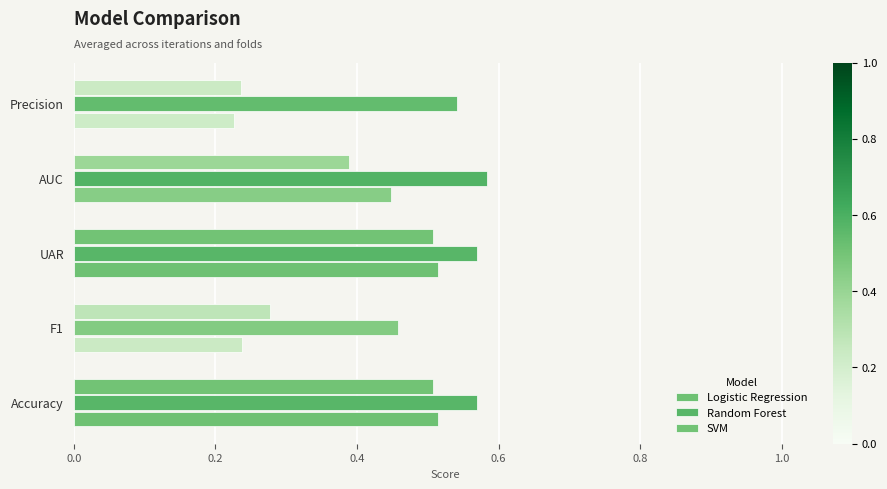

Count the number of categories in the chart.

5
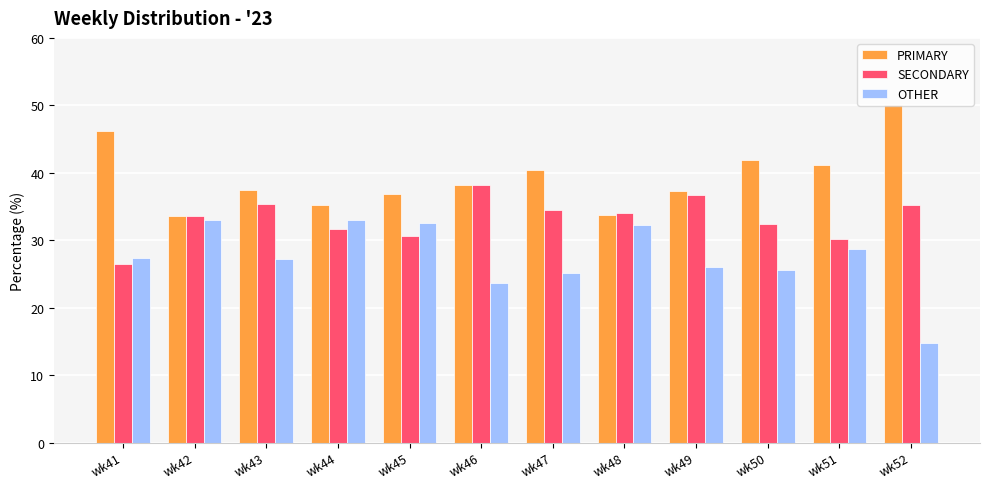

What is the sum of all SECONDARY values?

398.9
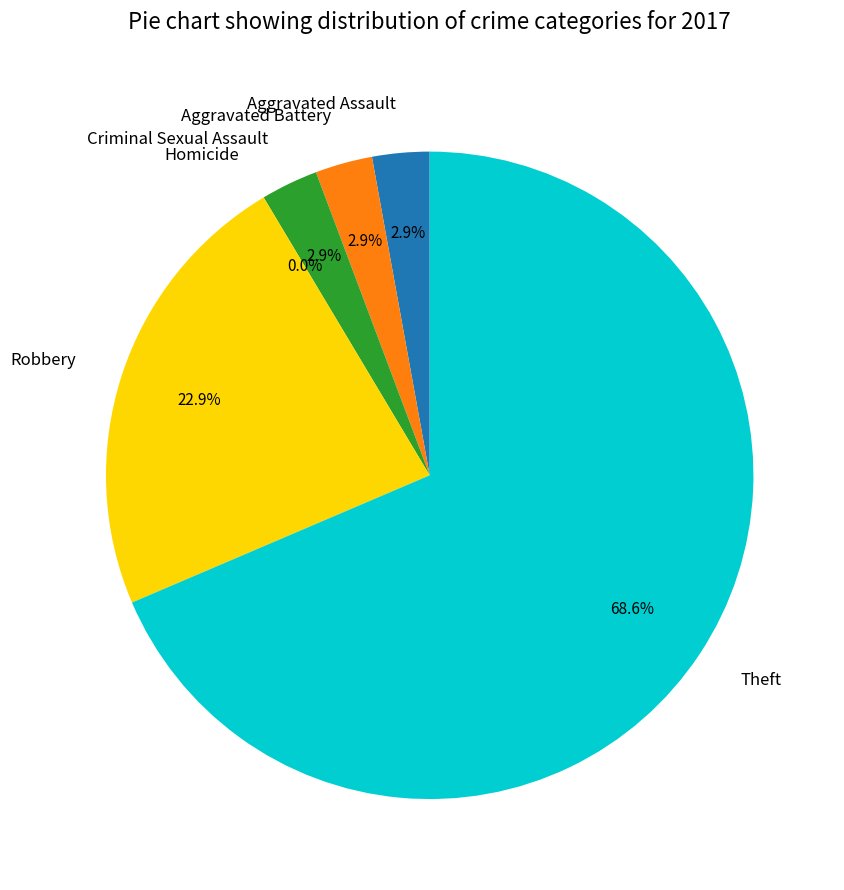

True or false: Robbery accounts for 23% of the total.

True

TASK ITEM —
Can you output all of the data above word for word, leaving out the pictures?

RESPONSE TO THIS EXERCISE —
Count the number of categories in the chart.

5

What is the sum of all SECONDARY values?

398.9

True or false: Robbery accounts for 23% of the total.

True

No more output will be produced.